Również byłaby to nieuzasadniona dyskryminacja bezdzietnych- dlaczego tylko rodzice z dziećmi mają prawo się ratować? W przypadku, kiedy rodzice się rozstali, uciec mogłoby to, któremu przyznano opiekę nad dzieckiem- zwykle matka- co też byłoby nierównościowe. Do tego byłoby to zmuszanie rodzin do rozdzielania się. Osobiście sobie nie wyobrażam, by mając partnera, licytować się z nim, kto zostanie, a kto wyjedzie. Ponadto to rozwiązanie wieje amatonormą na kilometr, nie uwzględnia osób poliamorycznych i powiela tradycyjne wzorce związku i rodziny. Jednak, moim zdaniem, i tak jest nieco bardziej równościowe niż “kobiety z dziećmi mogą uciekać, bezdzietne lambadziary zostają, a mężczyźni na front”. Co nie znaczy, że dobre, bo dobrego rozwiązania tu nie ma.

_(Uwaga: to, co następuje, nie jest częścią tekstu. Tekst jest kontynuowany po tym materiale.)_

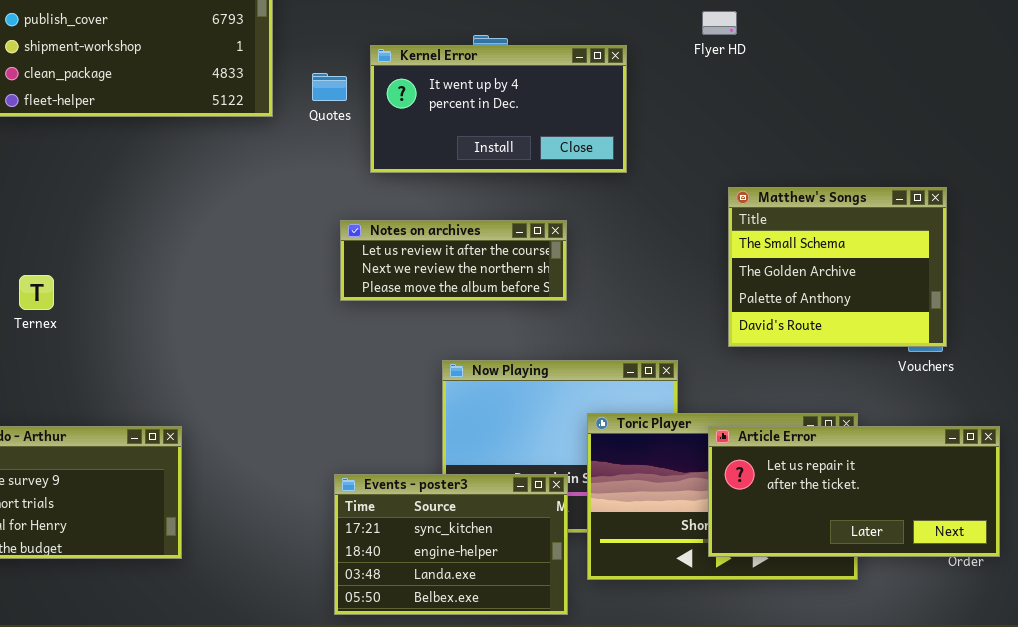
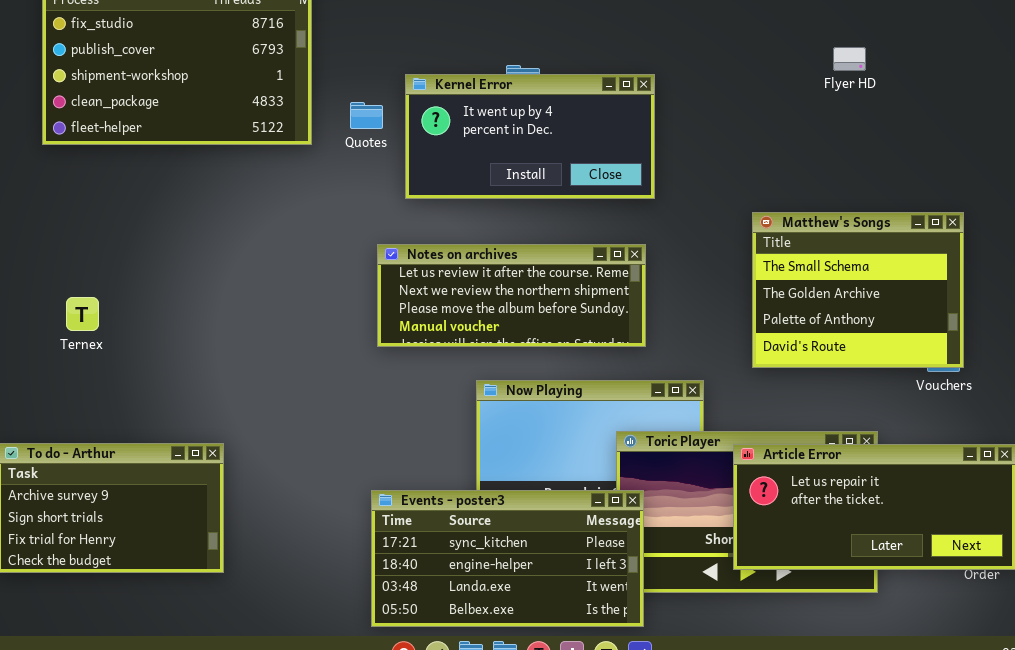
Flyer HD: [702,11,737,35] -> [833,47,866,71], moved
Notes on archives: [340,220,567,301] -> [377,244,646,347], resized
Events - poster3: [334,474,568,615] -> [371,490,644,627], resized

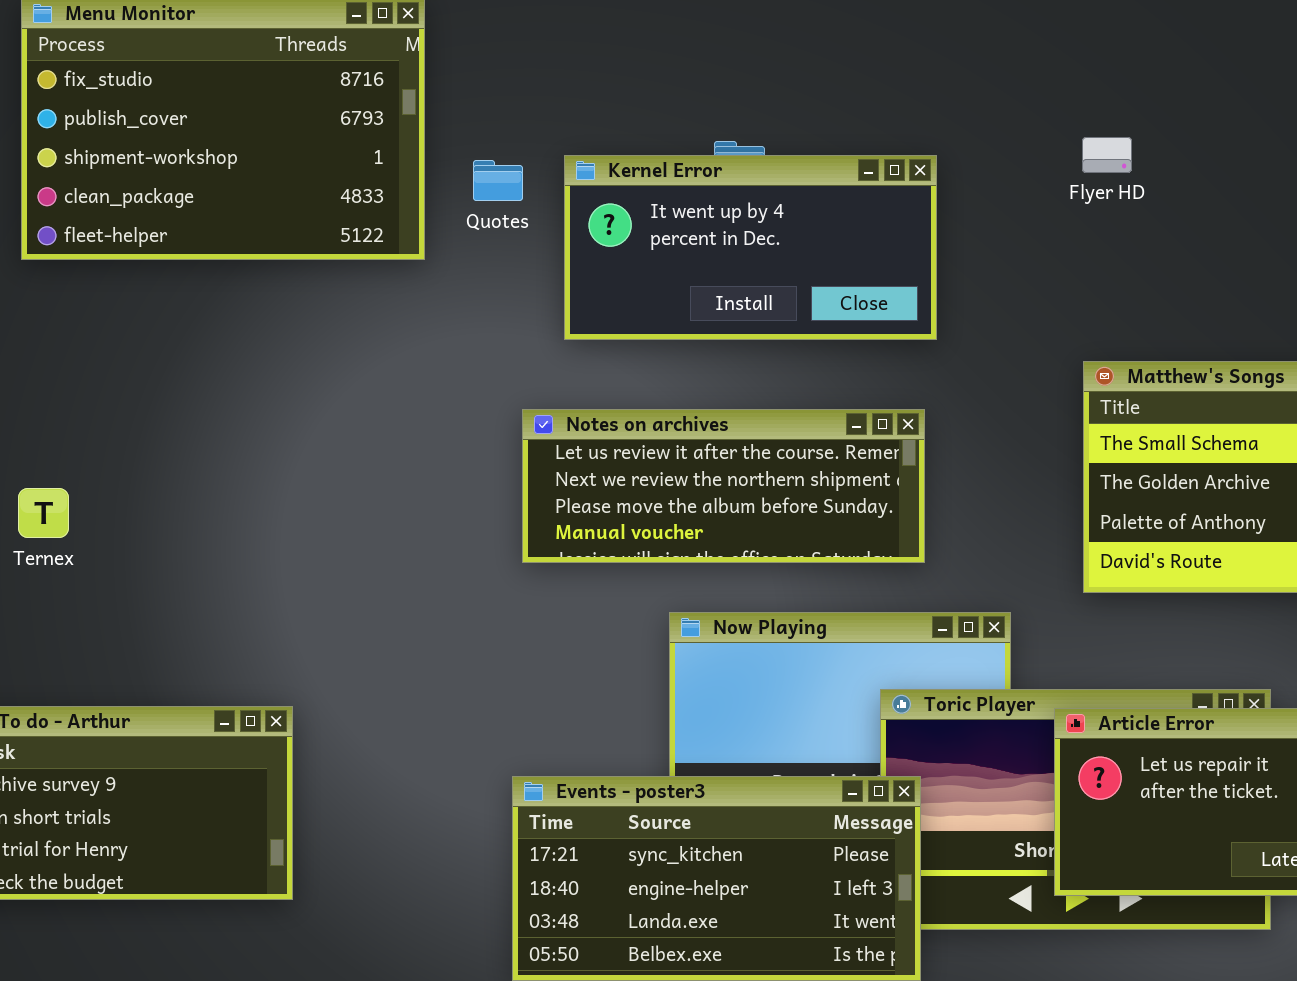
Flyer HD: [833,47,866,71] -> [1082,137,1132,173], moved
Quotes: [350,102,383,129] -> [473,160,523,201], moved
Ternex: [66,297,99,331] -> [18,488,69,538], moved

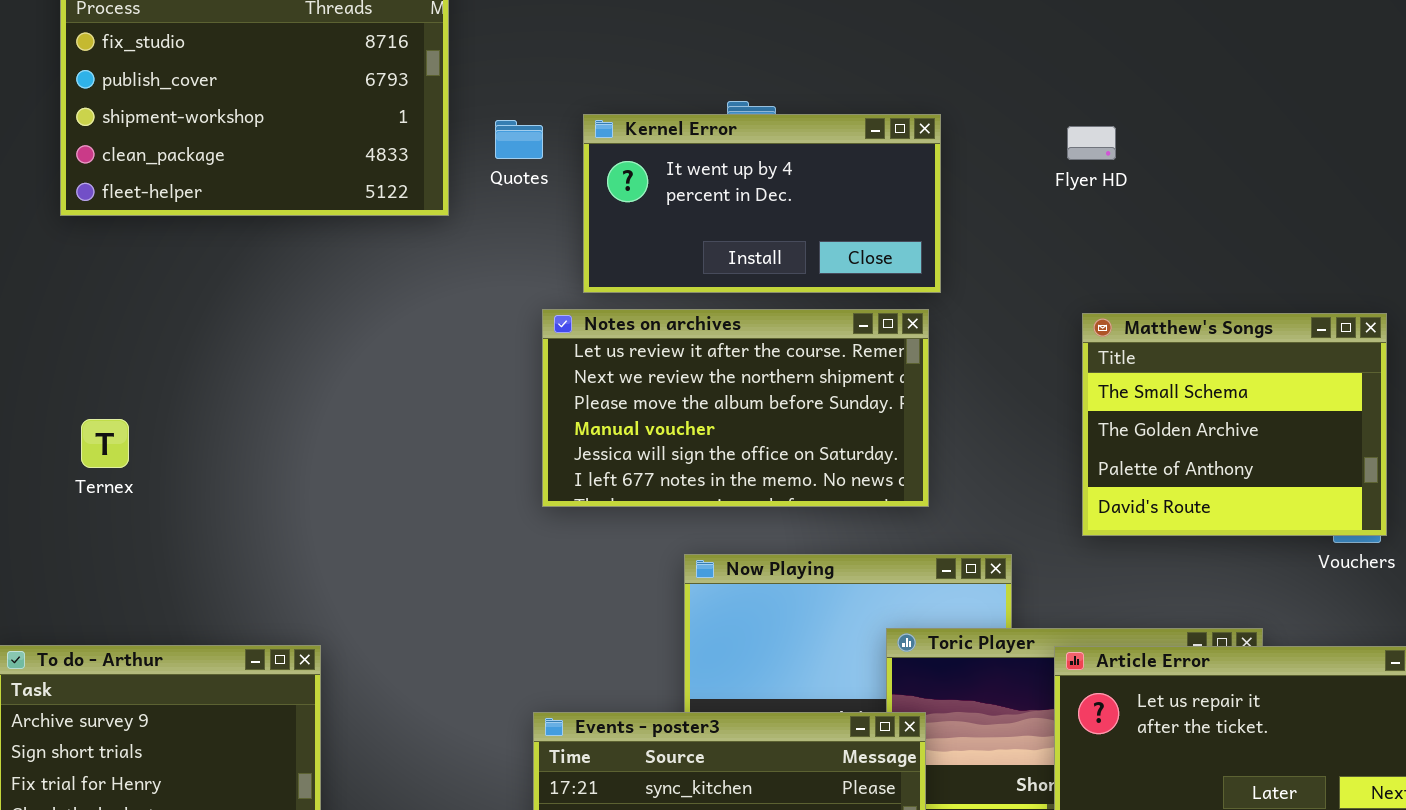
Flyer HD: [1082,137,1132,173] -> [1067,126,1116,160], moved
Notes on archives: [522,409,925,563] -> [542,309,929,507], resized
Ternex: [18,488,69,538] -> [81,419,129,468], moved

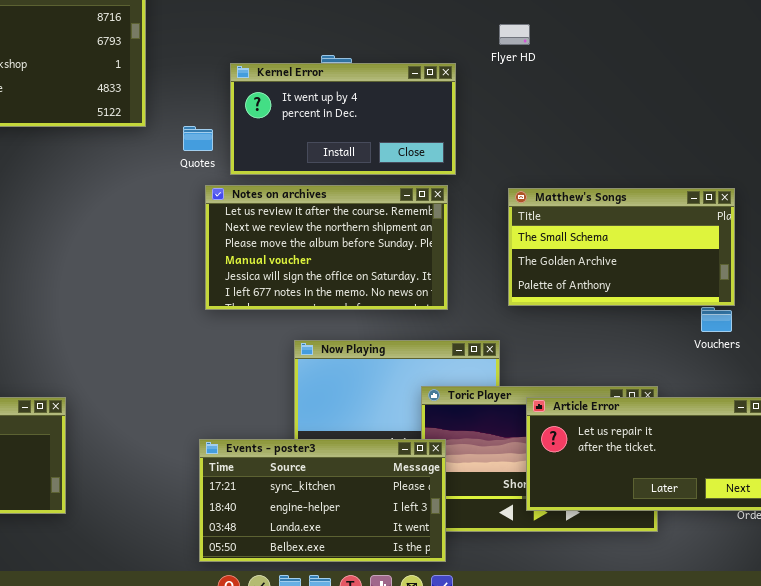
Quotes: [495,120,543,159] -> [183,126,213,151], moved
Flyer HD: [1067,126,1116,160] -> [499,24,530,45], moved
Matthew's Songs: [1082,313,1387,536] -> [508,188,735,306], resized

W wypadku wojny: zakaz opuszczania kraju przez mężczyzn oraz bezdzietne kobiety
Opisane powyżej.
Zapewne jest jeszcze więcej rozwiązań i ich wariantów, ale opisałam te najbardziej prawdopodobne.
“Ustawa o obronie ojczyzny”- czy uznaje kobiety za wystarczająco kompetentne do obrony kraju?
Moim zdaniem nie. Obowiązkowej służby, na szczęście, nie ma i zapewne nie będzie (uff…). Mowa tylko o pozostaniu w kraju.
Sądzę, że zapis o bezdzietnych kobietach wcale nie służy do tego, żeby wszystkie płcie uznać za równe i zdolne do odparcia wroga. Przypuszczam, że zamysł jest raczej taki, by kobiety czekały, pomagały w szpitalach, gotowały obiady dla wdów i sierot…no i żeby wreszcie urodziły te dzieci.
Taki typowo patriarchalny obrazek: chłopak ma iść do wojska, bo ojczyzna wzywa. Dziewczyna ma czekać wiernie na swojego żołnierzyka, patrząc na rozkwitające pąki białych róż. Rzyg.
Dodam jeszcze jedną ciekawostkę: kiedy Rosja zaatakowała Ukrainę, spośród moich znajomych wszystkich płci, pierwszą osobą, która chciała dołączyć do Revdii, byłam ja. Osoba AFAB, funkcjonująca na co dzień pod żeńskimi zaimkami, z raczej żeńską ekspresją.
Jako podsumowanie napiszę, że jebać Putina. I oby ta wojna jak najszybciej się skończyła.